Why a Simple Frequency Count Can Outperform Complex Models for Categorical Features

In many industrial tabular datasets, gradient‑boosted decision trees (GBDT) such as LightGBM, XGBoost, and CatBoost dominate because they handle categorical features well. One of the most effective tricks is to replace raw categories with their frequency counts (value_counts), which can be implemented in just five lines of pandas.

First Layer – Frequency Encoding

Frequency encoding treats each category as a hash that maps low‑frequency values to a common numeric representation, reducing over‑fitting on rare categories. The following code demonstrates the technique on a small three‑column dataframe:

import pandas as pd

df = pd.DataFrame({
    'Region': ['Xi\'an', 'Taiyuan', 'Xi\'an', 'Taiyuan', 'Zhengzhou', 'Taiyuan'],
    'Oct_Sales': ['0.477468', '0.195046', '0.015964', '0.259654', '0.856412', '0.259644'],
    'Sep_Sales': ['0.347705', '0.151220', '0.895599', '0.236547', '0.569841', '0.254784']
})
# Count frequencies of the 'Region' column
df_counts = df['Region'].value_counts().reset_index()
df_counts.columns = ['Region', 'Region_Freq']
# Merge the frequency back into the original dataframe
df = df.merge(df_counts, on='Region', how='left')

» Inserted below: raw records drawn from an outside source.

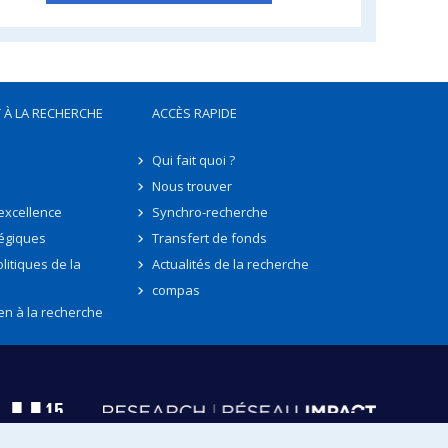
 À LA RECHERCHE
ACCÈS RAPIDE
Qui fait quoi ?
Nous trouver
'excellence
Synchro-recherche
tégiques
Transfert de fonds
litiques de la
Actualités de la recherche
compas
en à la recherche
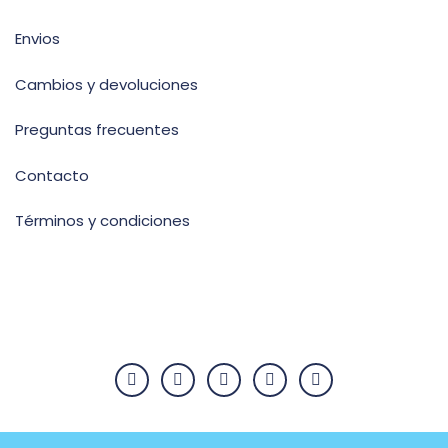
Envios
Cambios y devoluciones
Preguntas frecuentes
Contacto
Términos y condiciones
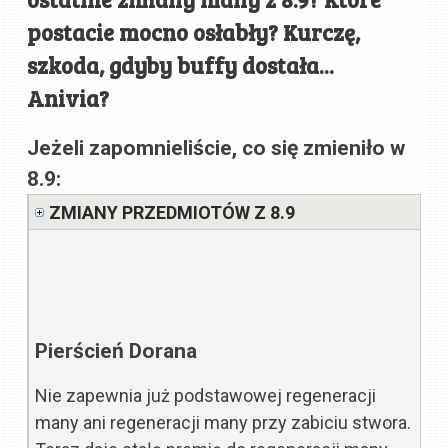
postacie mocno osłabły? Kurczę,
szkoda, gdyby buffy dostała...
Anivia?
Jeżeli zapomnieliście, co się zmieniło w
8.9:
ZMIANY PRZEDMIOTÓW Z 8.9
Pierścień Dorana
Nie zapewnia już podstawowej regeneracji
many ani regeneracji many przy zabiciu stwora.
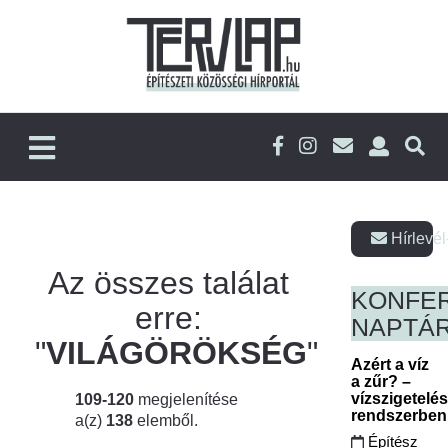
Hírlevél
Az összes találat
KONFE
erre:
NAPTÁ
"
VILÁGÖRÖKSÉG
"
Azért a víz
a zűr? –
vízszigetelé
109-120
megjelenítése
rendszerbe
a(z)
138
elemből.
Építész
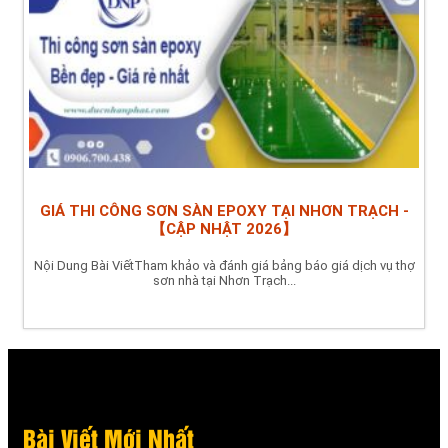
GIÁ THI CÔNG SƠN SÀN EPOXY TẠI NHƠN TRẠCH -
【CẬP NHẬT 2026】
Nội Dung Bài ViếtTham khảo và đánh giá bảng báo giá dịch vụ thợ
sơn nhà tại Nhơn Trạch...
Bài Viết Mới Nhất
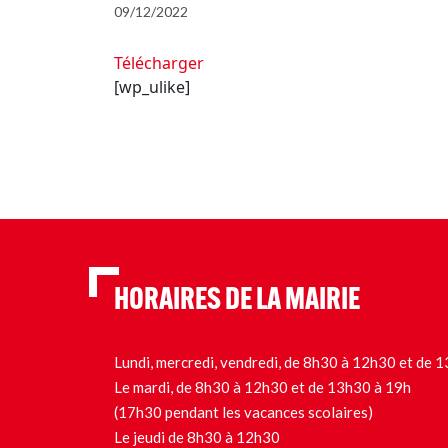
09/12/2022
Télécharger
[wp_ulike]
HORAIRES DE LA MAIRIE
Lundi, mercredi, vendredi, de 8h30 à 12h30 et de
Le mardi, de 8h30 à 12h30 et de 13h30 à 19h
(17h30 pendant les vacances scolaires)
Le jeudi de 8h30 à 12h30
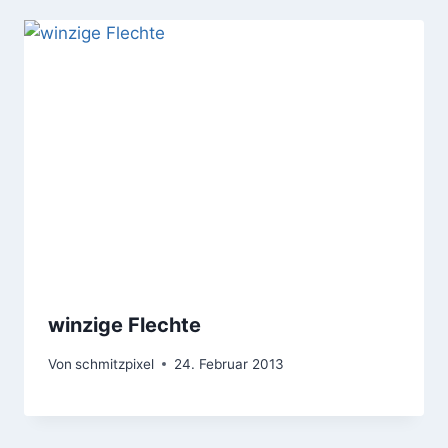
winzige Flechte
Von
schmitzpixel
24. Februar 2013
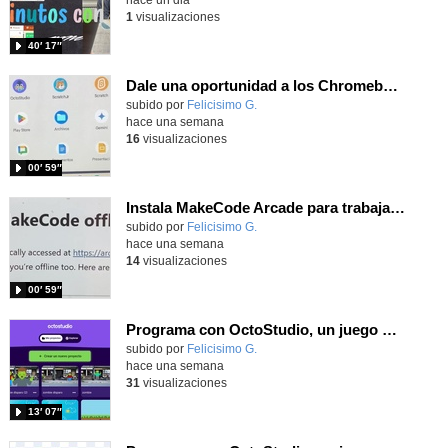
1
visualizaciones
40′ 17″
Dale una oportunidad a los Chromebooks y utiliza un proyector para realizar talleres si no tienes pantallas táctiles
Contenido educativo.
subido por
Felicisimo G.
-
hace una semana
16
visualizaciones
00′ 59″
Instala MakeCode Arcade para trabajar offline en tu tablet, ordenador, Chromebook
Contenido educativo.
subido por
Felicisimo G.
-
hace una semana
14
visualizaciones
00′ 59″
Programa con OctoStudio, un juego de disparos contra Zombies con un cargador basado en el House of the dead
Contenido educativo.
subido por
Felicisimo G.
-
hace una semana
31
visualizaciones
13′ 07″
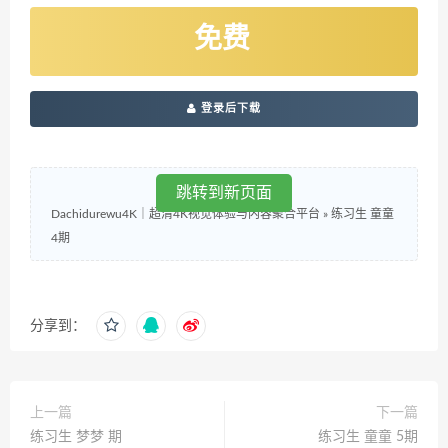
免费
登录后下载
跳转到新页面
Dachidurewu4K｜超清4K视觉体验与内容聚合平台
»
练习生 童童
4期
分享到：
上一篇
下一篇
练习生 梦梦 期
练习生 童童 5期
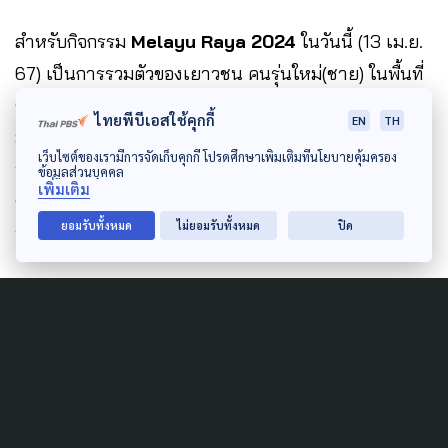
สำหรับกิจกรรม
Melayu Raya 2024
ในวันนี้ (13 เม.ย.
67) เป็นการรวมตัวของเยาวชน คนรุ่นใหม่(ชาย) ในพื้นที่
ชายแดนใต้ โดยกิจกรรมบนเวทีมีทั้งการแสดงบทเพลง
ไทยพีบีเอสใช้คุกกี้
EN
TH
มลายู การกล่าวสุนทรพจน์ พร้อมทั้งในงานยังมี
เว็บไซต์ของเรามีการจัดเก็บคุกกี้ โปรดศึกษาเพิ่มเติมที่นโยบายคุ้มครอง
นิทรรศการให้ความรู้ ความเข้าใจวัฒนธรรมการแต่งกาย
ข้อมูลส่วนบุคคล
เพิ่มเติม
ของชาวมลายูด้วย ซึ่งงานฯ จะจัดไปจนถึงช่วงเย็น
ยอมรับทั้งหมด
ไม่ยอมรับทั้งหมด
ปิด
ประมาณ 18.00 น.
ขณะที่ในวันพรุ่งนี้ (14 เม.ย. 67) จะเป็นกิจกรรมรวมตัว
แต่งกายด้วยชุดมลายู ของเยาวชน คนรุ่นใหม่(หญิง) ด้วย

The resulting Region_Freq column provides a numeric feature that treats all rare regions uniformly, acting like a smart hash encoding.

Second Layer – Business Meaning of Frequencies

In offline datasets, frequency counts carry concrete business semantics:

Ad ID frequency → number of exposures.

Page ID frequency → page views (PV).

User ID frequency → unique visitors (UV).

These counts can reveal patterns such as unusually high click rates for a user (potential click farms) or a surge of orders from a single user (possible fraud).

Third Layer – Interaction with Feature Crossing

When combined with feature crossing, frequency‑encoded columns enrich interaction terms. For example, crossing region with product category yields a more granular view of sales performance, while still benefiting from the low‑frequency smoothing provided by the frequency count.

However, feature crossing increases the tail of the distribution, making learning harder; the frequency encoding helps mitigate this by normalising rare interactions.

Note that the described "one‑stroke" frequency encoding works best on offline training data where train and test share the same distribution without bias. In biased or online scenarios, additional handling (e.g., smoothing or target encoding) may be required.

Overall, a simple frequency count is a powerful, low‑cost feature engineering technique that improves model robustness, especially for GBDT models on categorical data.